====== Records for the exercise

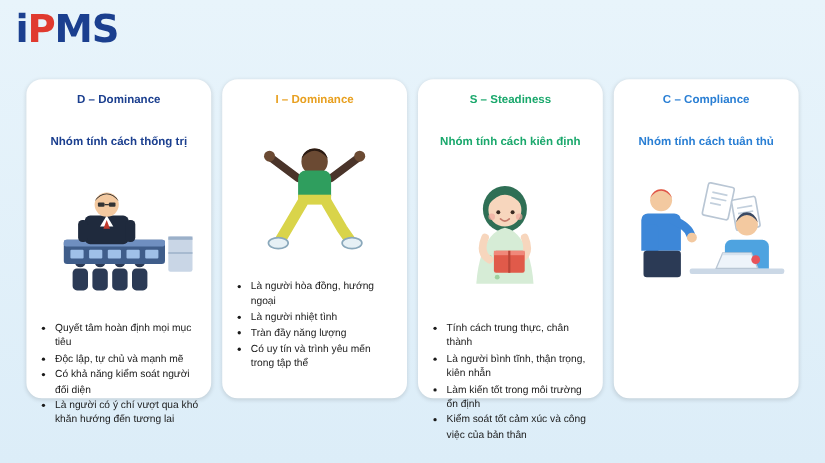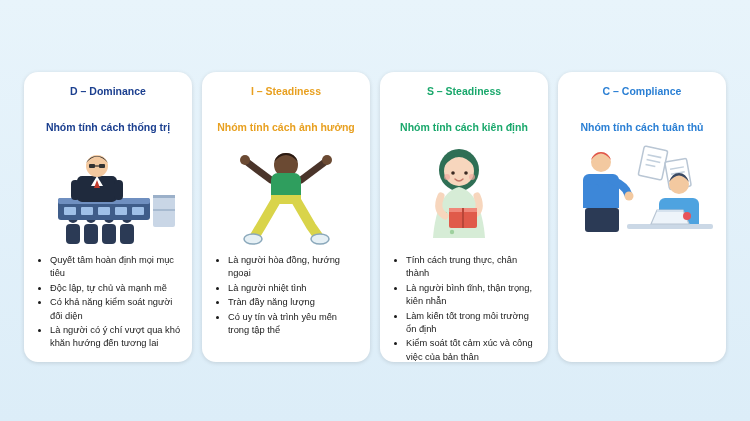--- a/index.html
+++ b/index.html
@@ -110,6 +110,7 @@
 <div class="stage">
 
   <div class="logo">
+    <div class="logo-main"><span>i</span><span class="red">P</span><span>MS</span></div>
   </div>
 
   <div class="cards">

============

**Task**
What this exercise asks for is every line of the data above with the word "class".

**Answer to this exercise**
 <div class="stage">
   <div class="logo">
+    <div class="logo-main"><span>i</span><span class="red">P</span><span>MS</span></div>
   <div class="cards">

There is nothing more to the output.